Les tâches demandées au salarié, à savoir notamment, suivant les fiches de planning versées au débat :

  • établissement d’une nouvelle liste de matériel et de machines à commander pour avoir un montage de menuiserie complet,
  • analyse et établissement d’une liste de débit correcte dans le cadre d’un projet,
  • établissement sur base de plans fournis des méthodes techniques de montage,
  • proposition d’améliorations techniques et productives dans des opérations de
    montage,
  • mise en évidence, dans un but d’amélioration de tous les points négatifs
    apparus lors des chantiers de montage sur lesquels il a travaillé,
    ne semblent, a priori, pas excéder les compétences d’un menuisier-monteur ayant l’expérience professionnelle de l’appelant, ce d’autant moins que l’intimée lui a précisé que « le temps nécessaire est à prendre pour ces divers points » et que « tous les services et personnes de la société sont à votre disposition pour vous aider dans cette démarche importante ».

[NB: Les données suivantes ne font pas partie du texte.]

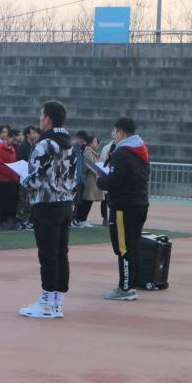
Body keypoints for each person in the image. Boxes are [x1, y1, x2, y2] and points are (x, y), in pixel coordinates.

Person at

    Il ne résulte d’aucun élément du dossier que l’appelant ait sollicité de l’aide.
    L’appelant ne précise pas en quoi auraient consisté exactement les difficultés à exécuter le travail demandé, qui ne demandait aucun effort physique et qui était partant conforme aux prescriptions du médecin du travail.
    Il s’ensuit que l’employeur, en affectant PERSONNE1.) à un autre poste en raison de son inaptitude à occuper son ancien poste, a respecté les dispositions légales afférentes sans qu’une attitude déloyale ne puisse lui être reprochée.
    L’appelant ne saurait arguer de son ignorance et soutenir que son refus de travail aurait été légitime, alors qu’il a été rendu attentif à ses obligations et aux conséquences de son refus de se présenter à son lieu de travail par son employeur suivant le courrier précité du 3 décembre 2019.
    Son refus obstiné de ne pas se rendre sur le lieu de travail équivaut à un acte d’insubordination caractérisé qui, au vu de sa durée de quatre semaines, constitue à lui seul une cause justifiant son licenciement avec effet immédiat.